◆ **Stated task**
Could you output every line of the rows below verbatim, leaving the pictures out?
+++ Supplied records +++
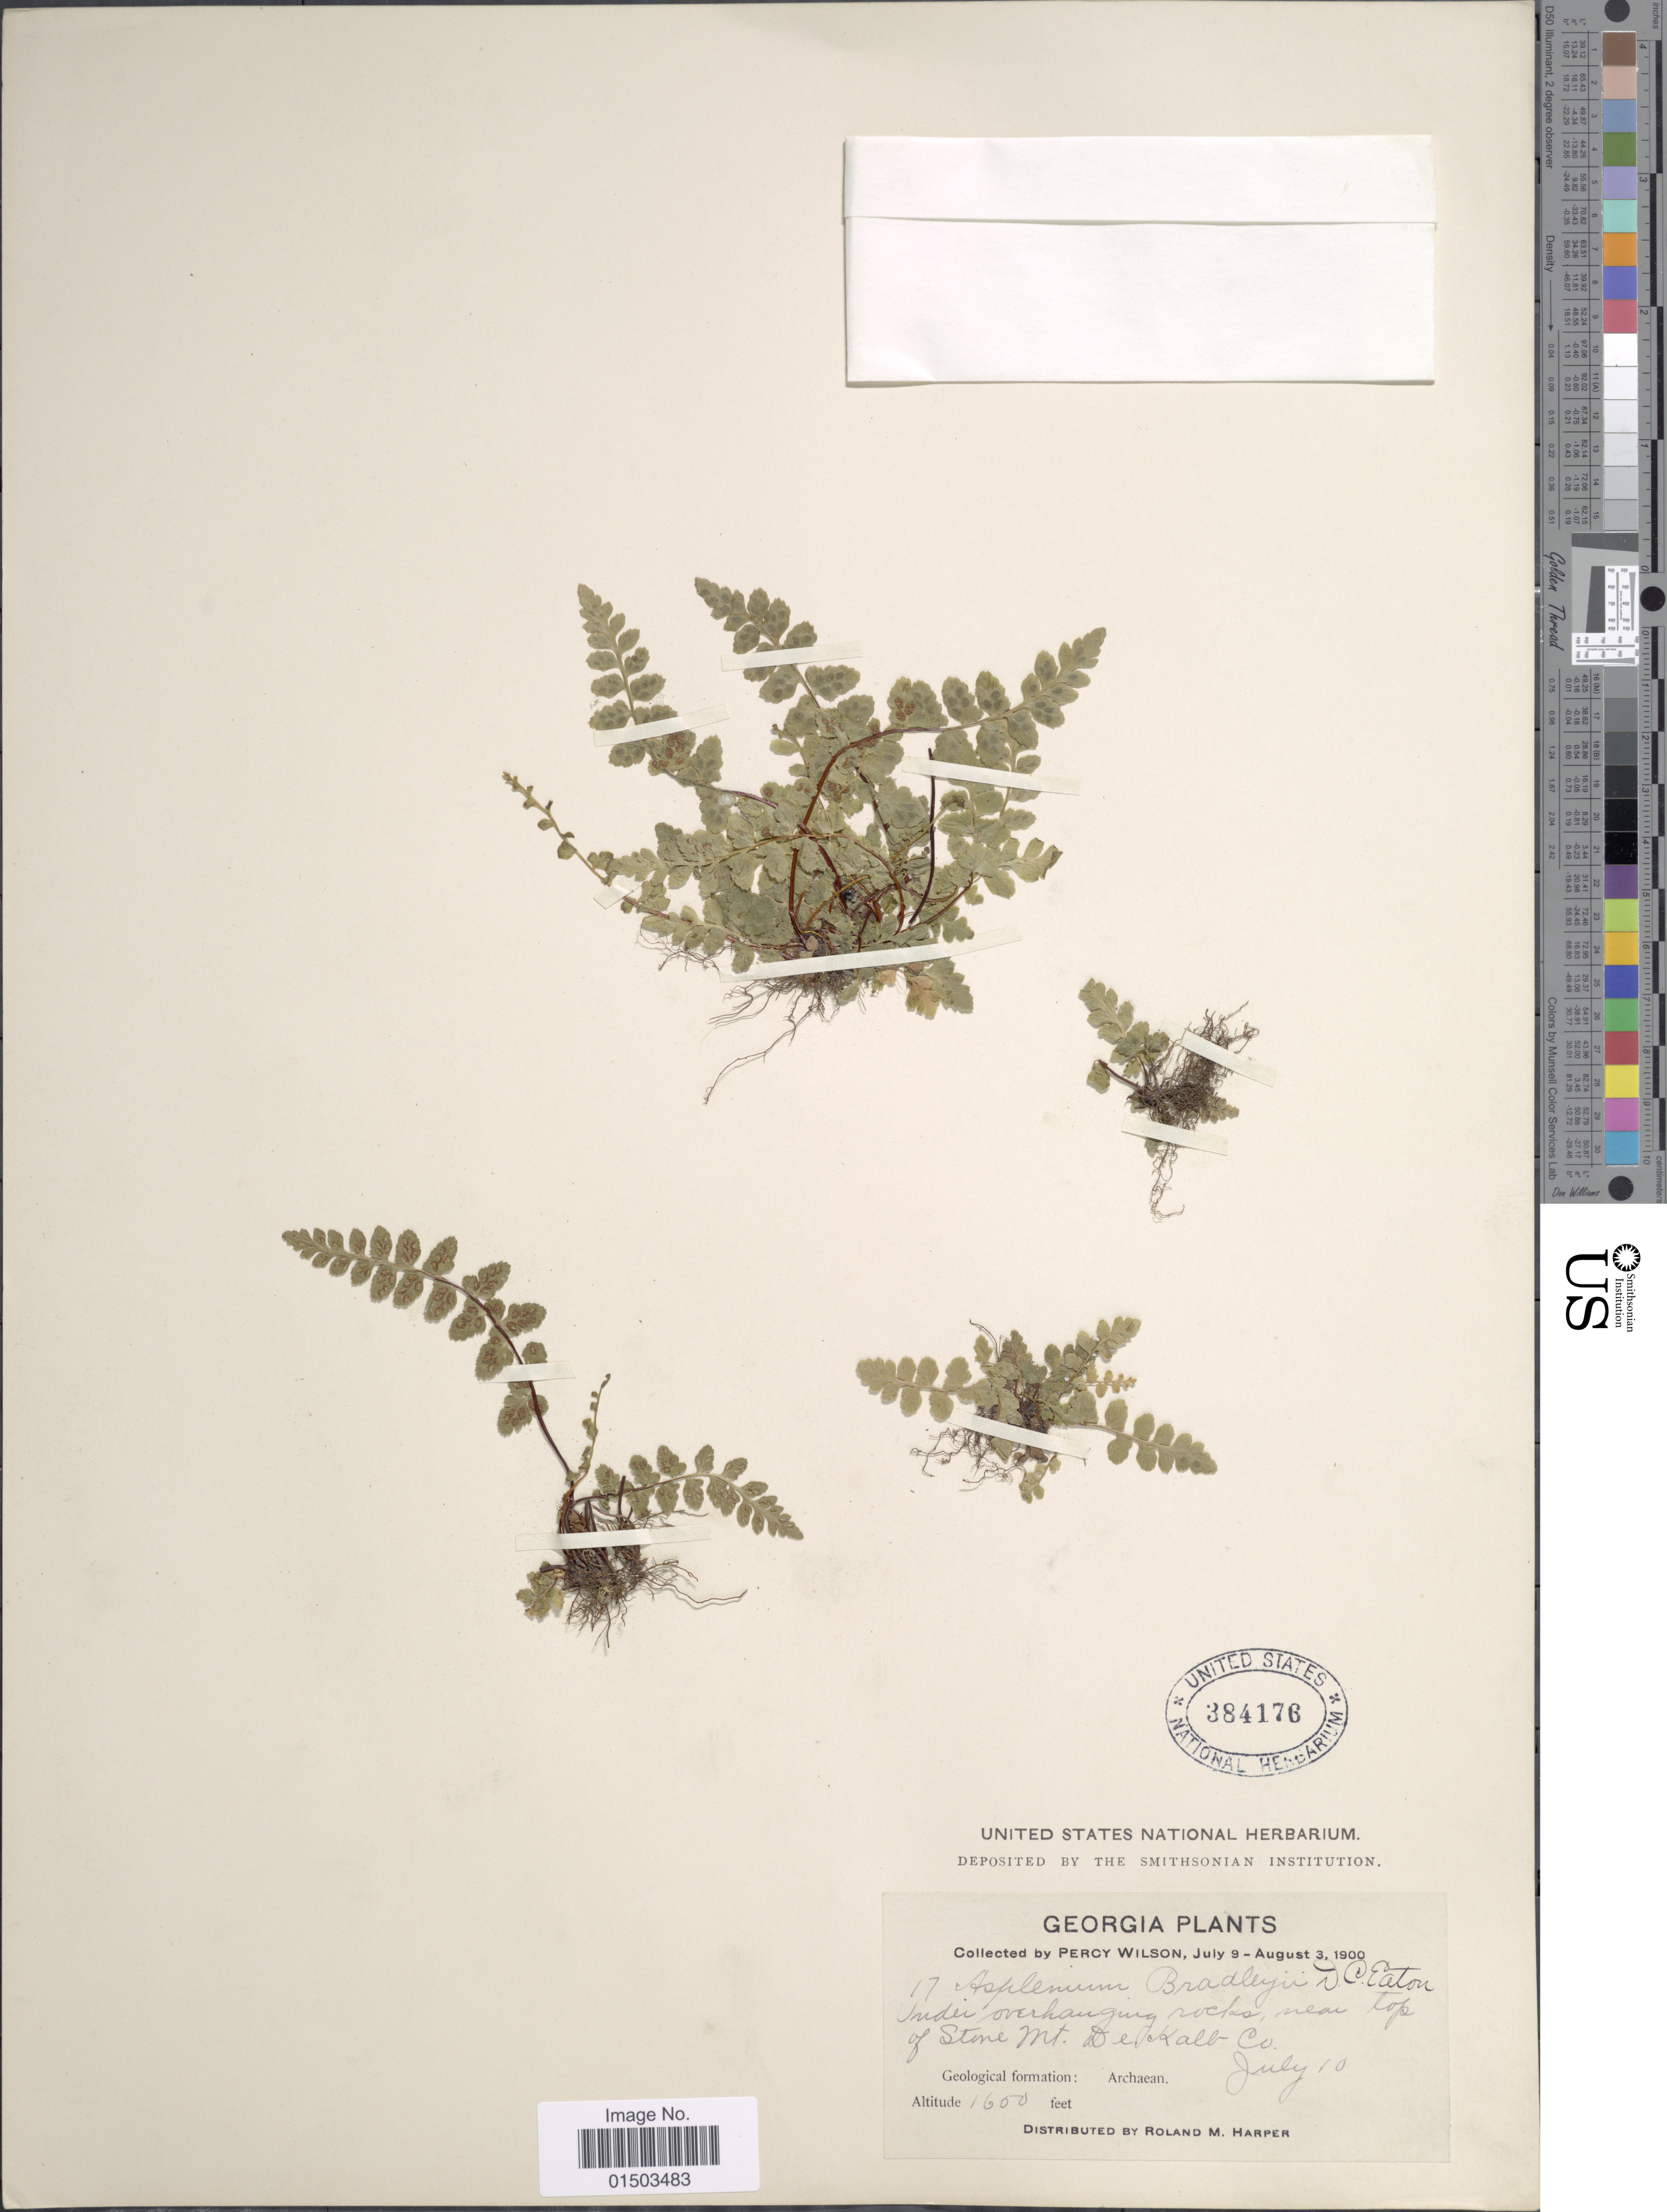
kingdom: Plantae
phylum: Tracheophyta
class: Polypodiopsida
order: Polypodiales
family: Aspleniaceae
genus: Asplenium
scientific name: Asplenium bradleyi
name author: D.C. Eaton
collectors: P. Wilson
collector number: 17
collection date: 1900-07-10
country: United States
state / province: Georgia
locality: Georgia. Near top of Stone Mt. De Kall-Co., Archaean.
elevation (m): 488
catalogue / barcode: US 384176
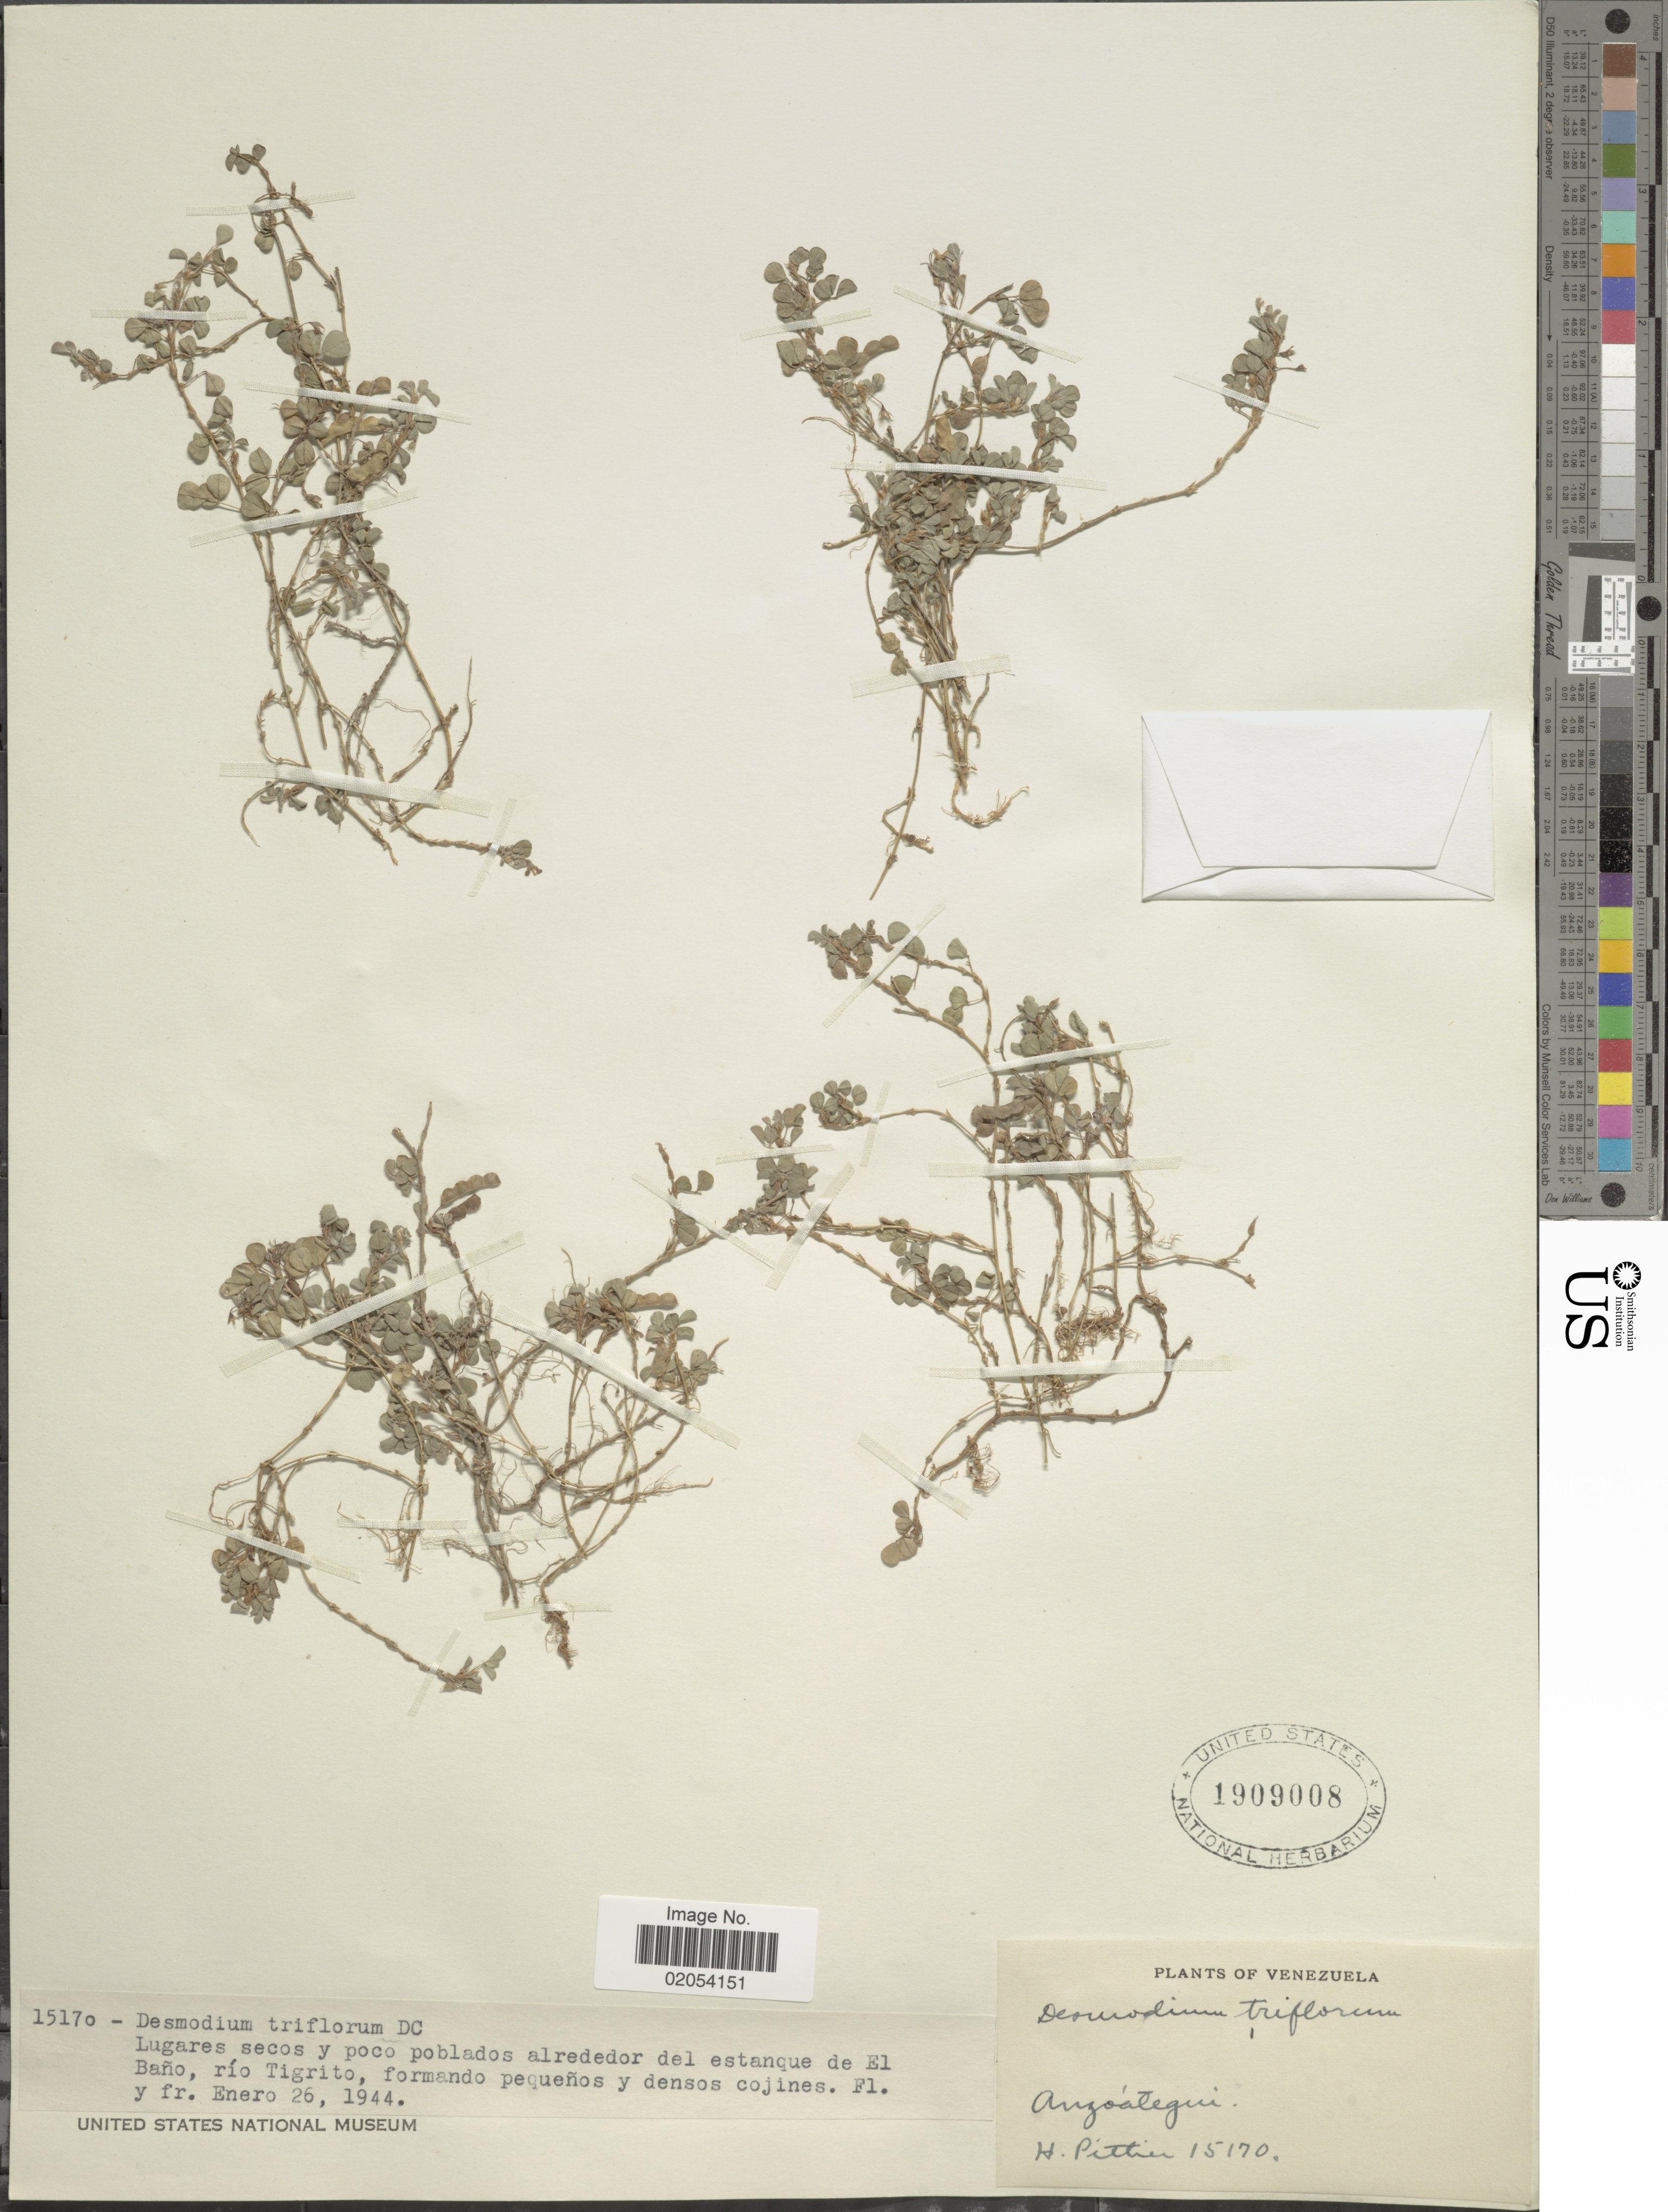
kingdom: Plantae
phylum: Tracheophyta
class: Magnoliopsida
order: Fabales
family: Fabaceae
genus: Grona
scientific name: Grona triflora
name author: (L.) H. Ohashi & K. Ohashi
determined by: Strong, Mark T., (BOT), Smithsonian Institution - National Museum of Natural History (UNITED STATES)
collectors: H. F. Pittier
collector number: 15170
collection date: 1944-01-26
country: Venezuela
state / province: Anzoategui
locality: Lugares secos y poco poblados alrededor del estanque de El Bano, rio Tigrito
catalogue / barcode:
+++
◆ **Answer to this exercise**
kingdom: Plantae
phylum: Tracheophyta
class: Polypodiopsida
order: Polypodiales
family: Aspleniaceae
genus: Asplenium
scientific name: Asplenium bradleyi
name author: D.C. Eaton
collectors: P. Wilson
collector number: 17
collection date: 1900-07-10
country: United States
state / province: Georgia
locality: Georgia. Near top of Stone Mt. De Kall-Co., Archaean.
elevation (m): 488
catalogue / barcode: US 384176
kingdom: Plantae
phylum: Tracheophyta
class: Magnoliopsida
order: Fabales
family: Fabaceae
genus: Grona
scientific name: Grona triflora
name author: (L.) H. Ohashi & K. Ohashi
determined by: Strong, Mark T., (BOT), Smithsonian Institution - National Museum of Natural History (UNITED STATES)
collectors: H. F. Pittier
collector number: 15170
collection date: 1944-01-26
country: Venezuela
state / province: Anzoategui
locality: Lugares secos y poco poblados alrededor del estanque de El Bano, rio Tigrito
catalogue / barcode:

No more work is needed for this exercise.